------ Input ------

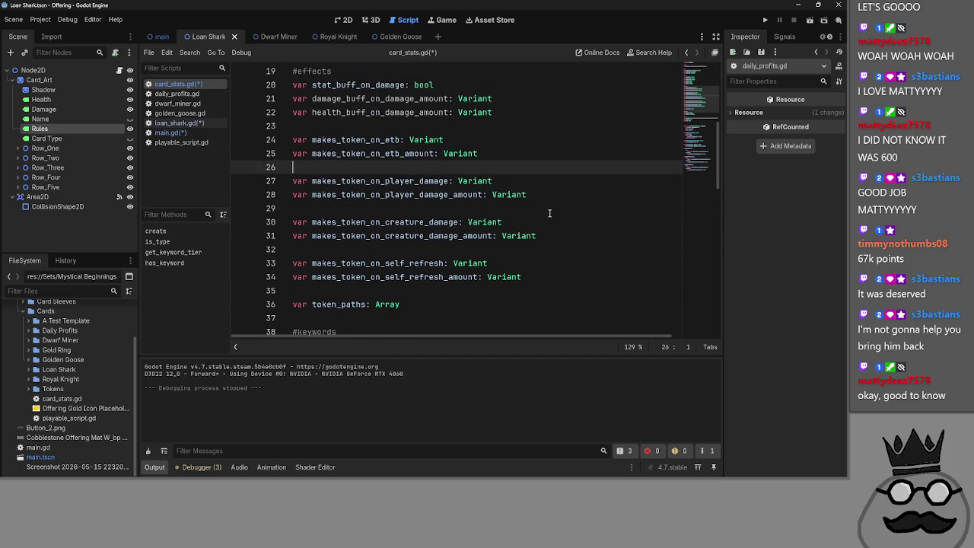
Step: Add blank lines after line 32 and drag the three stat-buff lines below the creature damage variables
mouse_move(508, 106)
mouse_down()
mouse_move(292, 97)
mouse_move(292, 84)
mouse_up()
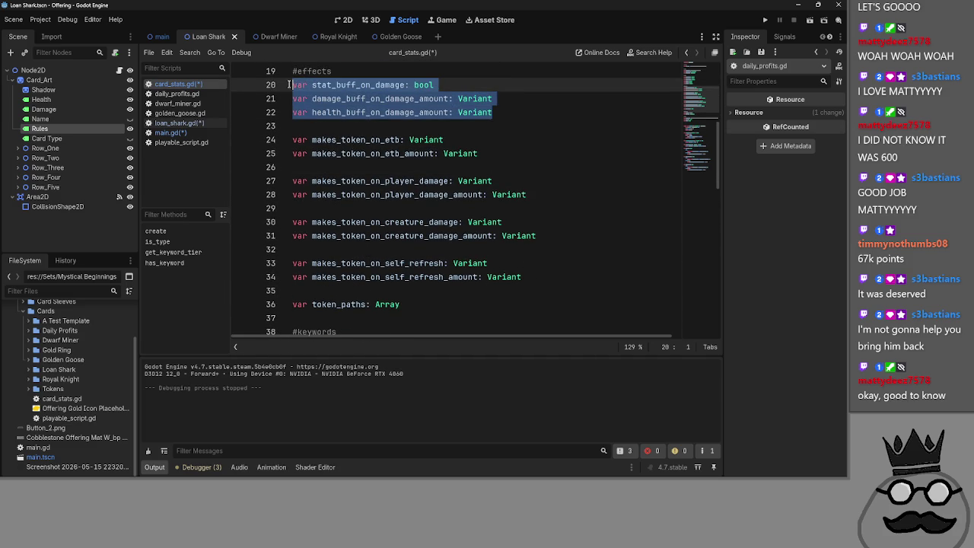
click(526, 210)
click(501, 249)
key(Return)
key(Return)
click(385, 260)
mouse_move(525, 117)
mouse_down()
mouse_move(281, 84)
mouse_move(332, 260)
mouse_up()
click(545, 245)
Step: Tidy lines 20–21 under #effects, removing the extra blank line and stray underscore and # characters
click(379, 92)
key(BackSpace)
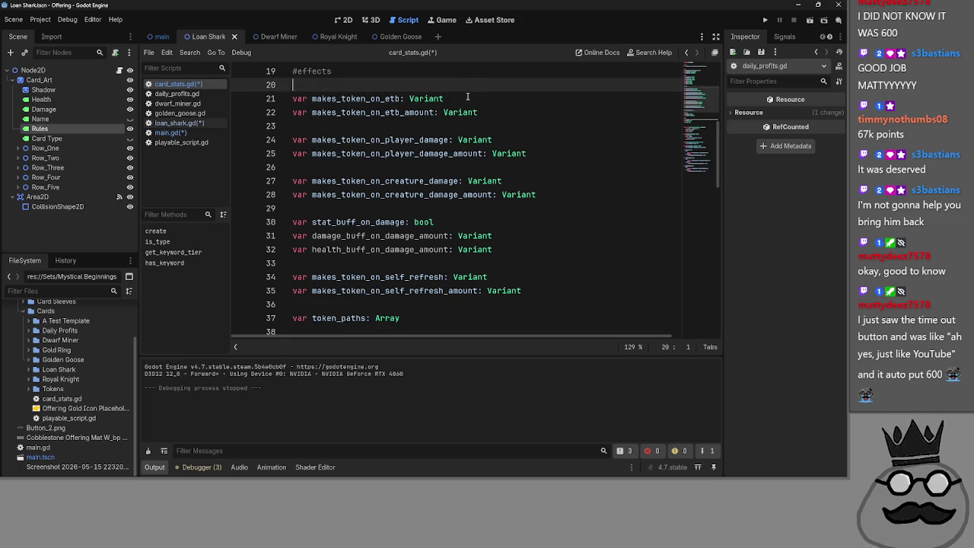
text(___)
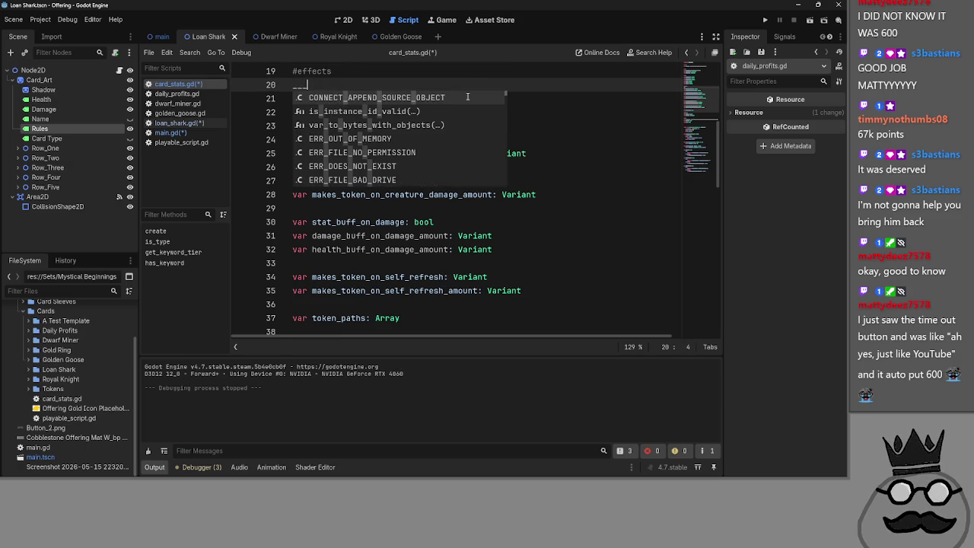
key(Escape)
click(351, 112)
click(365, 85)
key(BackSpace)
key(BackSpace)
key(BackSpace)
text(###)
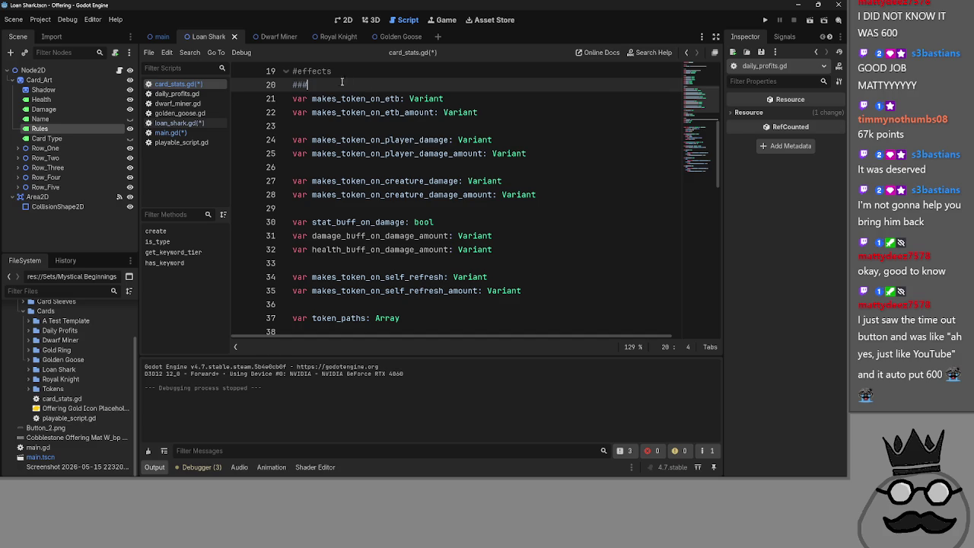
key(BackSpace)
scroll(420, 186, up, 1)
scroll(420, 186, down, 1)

------

▶ Assigned task
The response should consist of the entries above, given again exactly and free of pictures.

▶ Response
Step: Add blank lines after line 32 and drag the three stat-buff lines below the creature damage variables
mouse_move(508, 106)
mouse_down()
mouse_move(292, 97)
mouse_move(292, 84)
mouse_up()
click(526, 210)
click(501, 249)
key(Return)
key(Return)
click(385, 260)
mouse_move(525, 117)
mouse_down()
mouse_move(281, 84)
mouse_move(332, 260)
mouse_up()
click(545, 245)
Step: Tidy lines 20–21 under #effects, removing the extra blank line and stray underscore and # characters
click(379, 92)
key(BackSpace)
text(___)
key(Escape)
click(351, 112)
click(365, 85)
key(BackSpace)
key(BackSpace)
key(BackSpace)
text(###)
key(BackSpace)
scroll(420, 186, up, 1)
scroll(420, 186, down, 1)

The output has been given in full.